- Ausgangstext -
4Heizkreise, 4-Wege Mischer, Raumthermostate, Witterungsgeführt,WLAN,vom Handy steuerbar,Kosten und Verbrauchsermittlung, mehrfach belegbare Zeitschaltuhr, Nachtabsenkung in mehreren Schritten,Automatische Betankungssteuerung,Vorrangschaltung,Kurvensteuerung,Nachtabsenkung über Mischer oder Bedarfssteuerung,Nachtabsenkung pro Heizkreis Regel-und Steuerbar,Visualisierung,Frostschutz,Überhitzung,Pumpenlogik(Pumpe laufen nicht dauernd,sondern nach Bedarf),Notsteuerung,Legionellen,Automatische Heizungsdruckreglung,Tankinhaltsmessung und Benachrichtigungen und und und...
spart gegenüber Steuerung Trimatic MC von Viessmann (3500l / anno) SPS (2000l / Anno) Heizungsanlage Bj.1992

gruß


----------



## Tylerdurden88 (2 Dezember 2010)

Hallo,
da muss ich leider gegenhalten.
Ein Außenfühler ist nicht umsonst Vorgeschrieben, sondern erfüllt auch seinen Zweck in dem er die Kesseltemperatur (VL Temp) regelt.bei 0C brauche ich um die Räume zu heizen eine höhere Kesseltemperatur (VL Temp) als hätte man eine Außentemp von 15C.1C unnötige Wärmeerzeugung entsprechen bis zu 6% Heizkosten!!!!!!

- Zu bearbeiten -
Gib bitte aus dem Text zur Heizungssteuerung den Teil wortgetreu wieder, der mit den Worten „## Tylerdurden88 (2“ einsetzt und mit „zu 6% Heizkosten!!!!!!“ schließt.

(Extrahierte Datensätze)
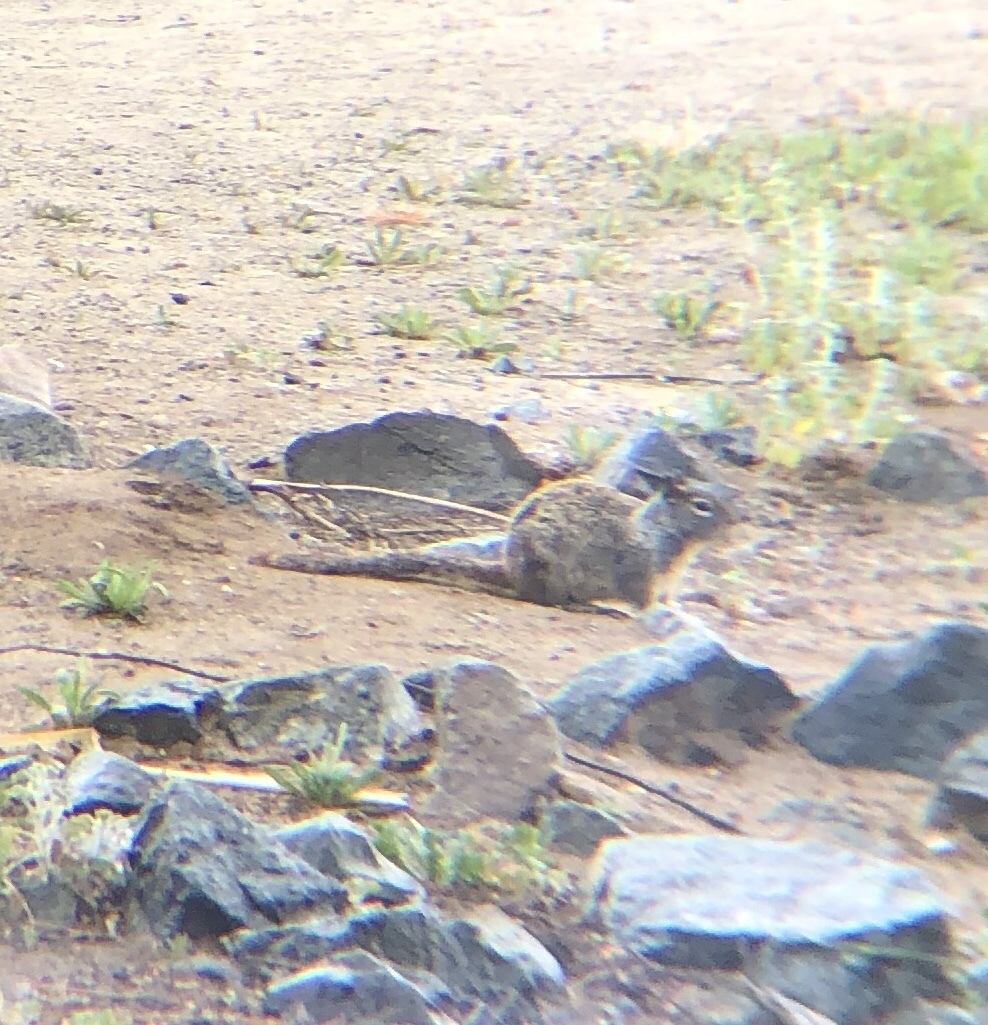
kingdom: Animalia
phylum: Chordata
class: Mammalia
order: Rodentia
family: Sciuridae
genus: Otospermophilus
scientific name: Otospermophilus beecheyi
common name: California ground squirrel
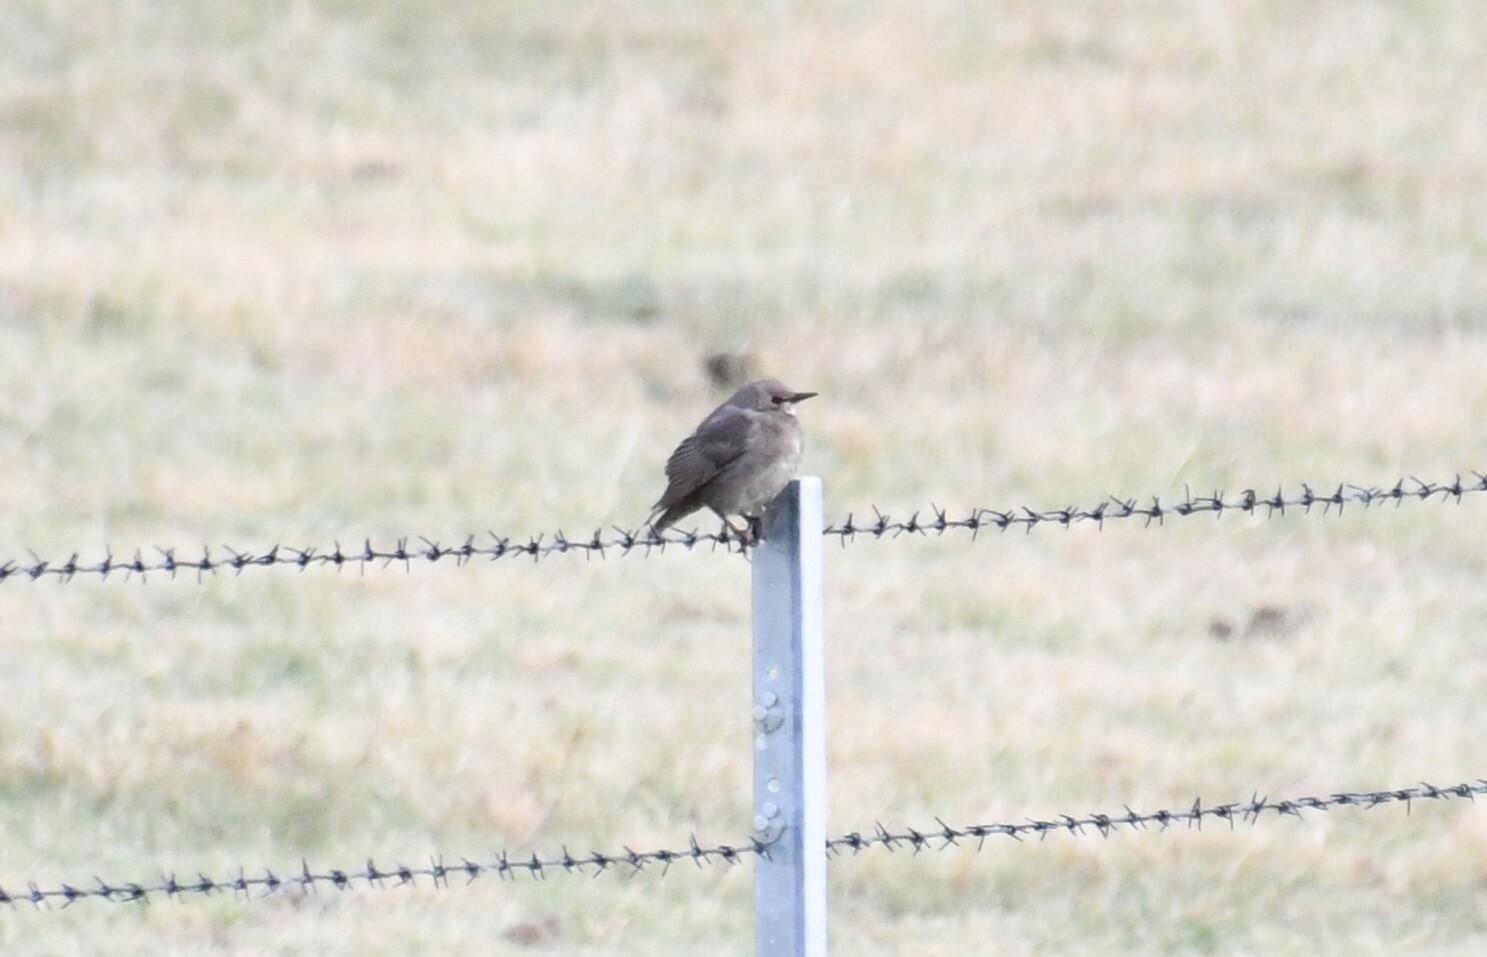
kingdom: Animalia
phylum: Chordata
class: Aves
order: Passeriformes
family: Sturnidae
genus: Sturnus
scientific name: Sturnus vulgaris
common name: Common starling
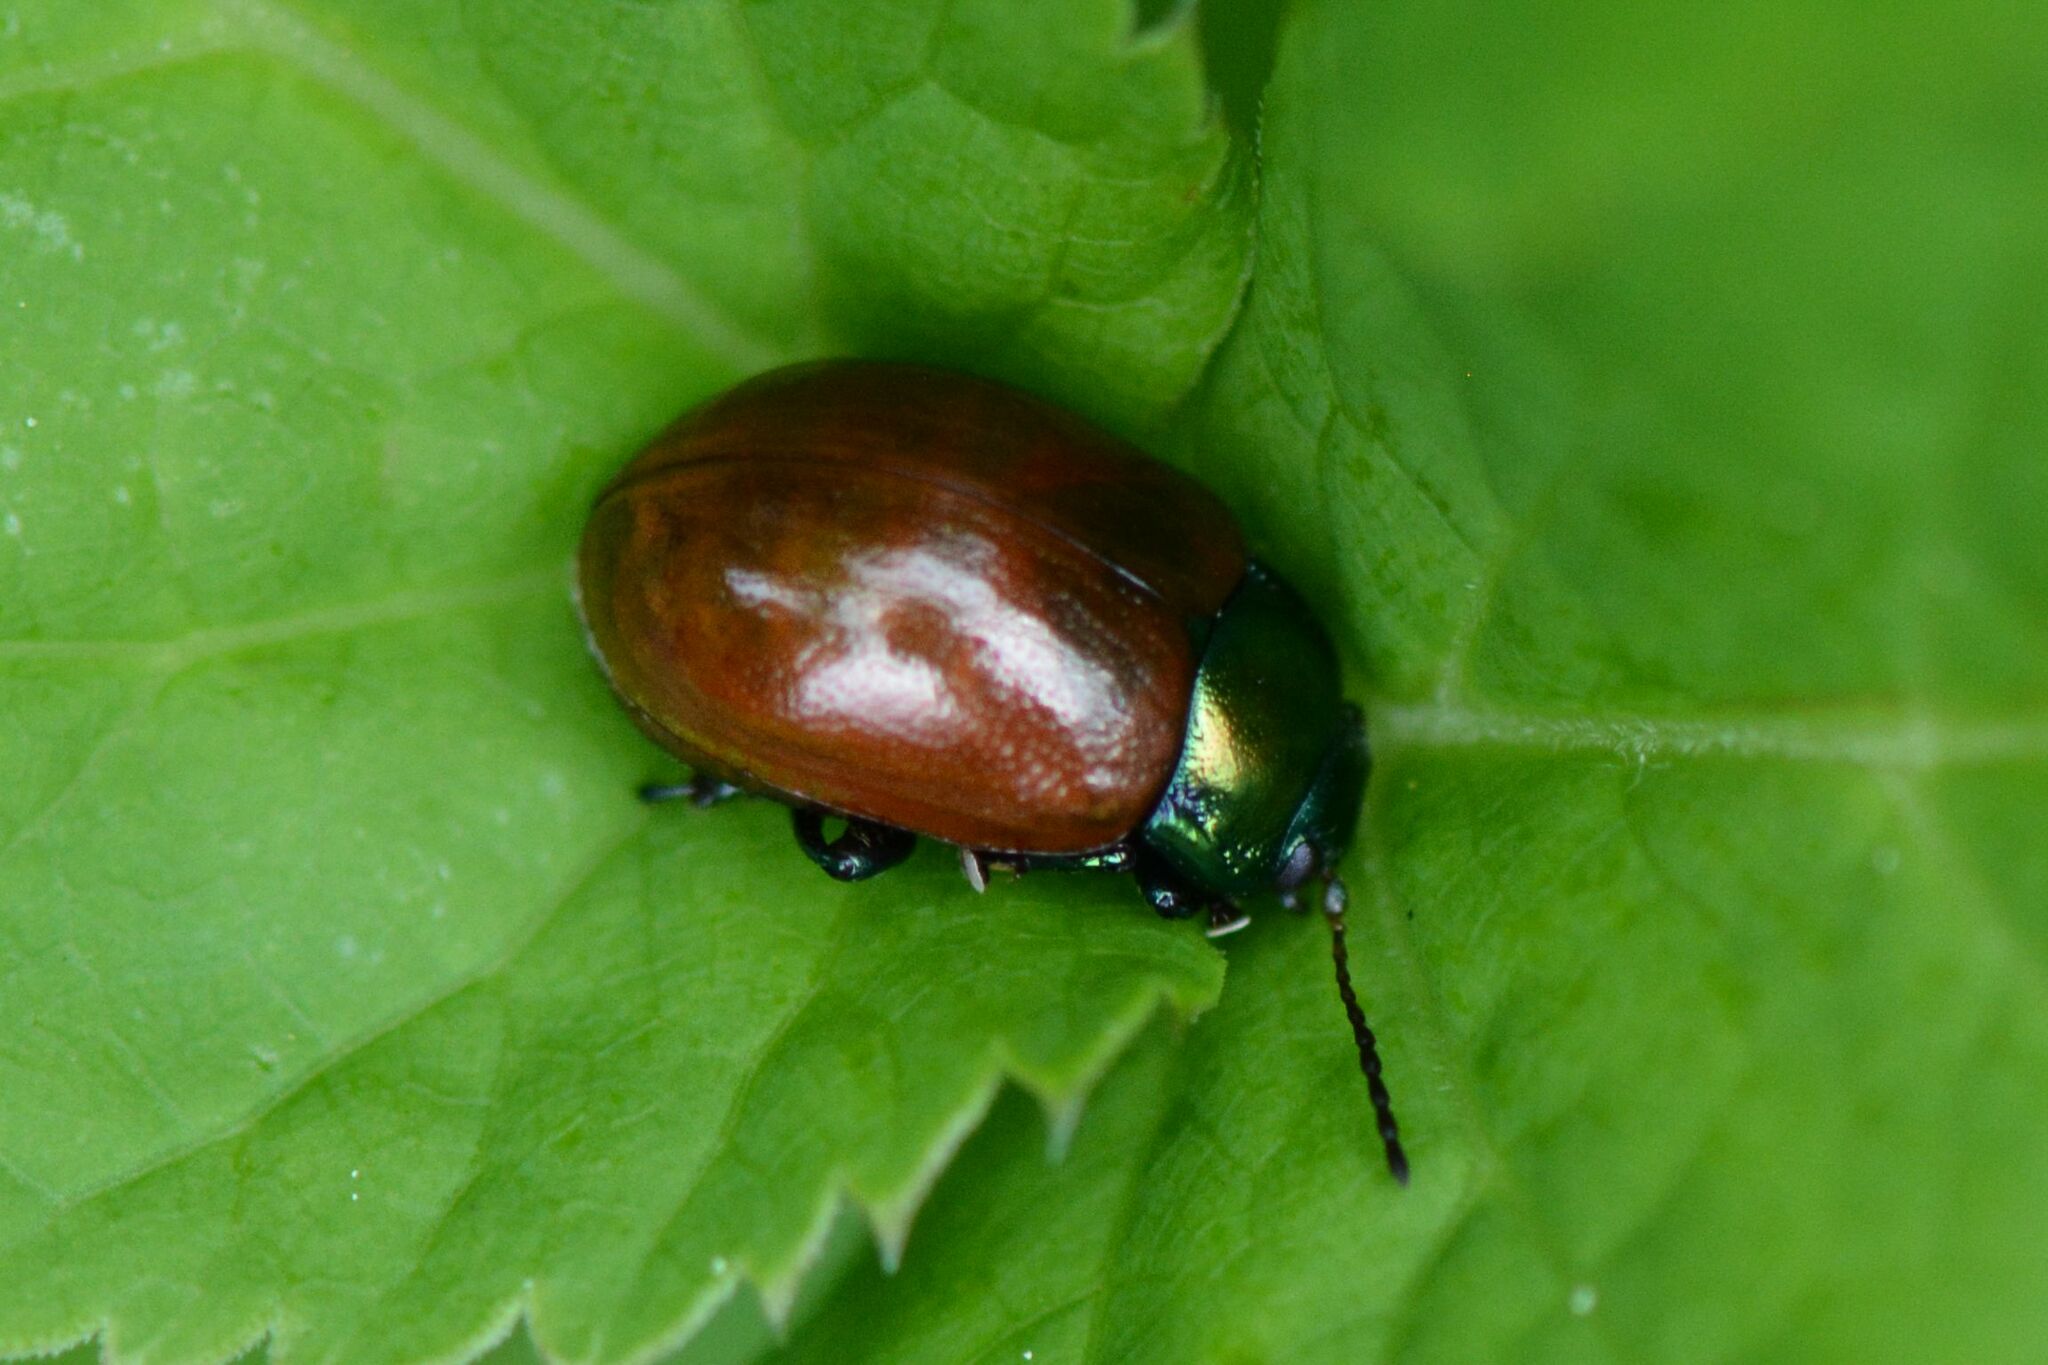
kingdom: Animalia
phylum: Arthropoda
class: Insecta
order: Coleoptera
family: Chrysomelidae
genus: Chrysomela
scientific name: Chrysomela polita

- Ausgabe -
## Tylerdurden88 (2 Dezember 2010)

Hallo,
da muss ich leider gegenhalten.
Ein Außenfühler ist nicht umsonst Vorgeschrieben, sondern erfüllt auch seinen Zweck in dem er die Kesseltemperatur (VL Temp) regelt.bei 0C brauche ich um die Räume zu heizen eine höhere Kesseltemperatur (VL Temp) als hätte man eine Außentemp von 15C.1C unnötige Wärmeerzeugung entsprechen bis zu 6% Heizkosten!!!!!!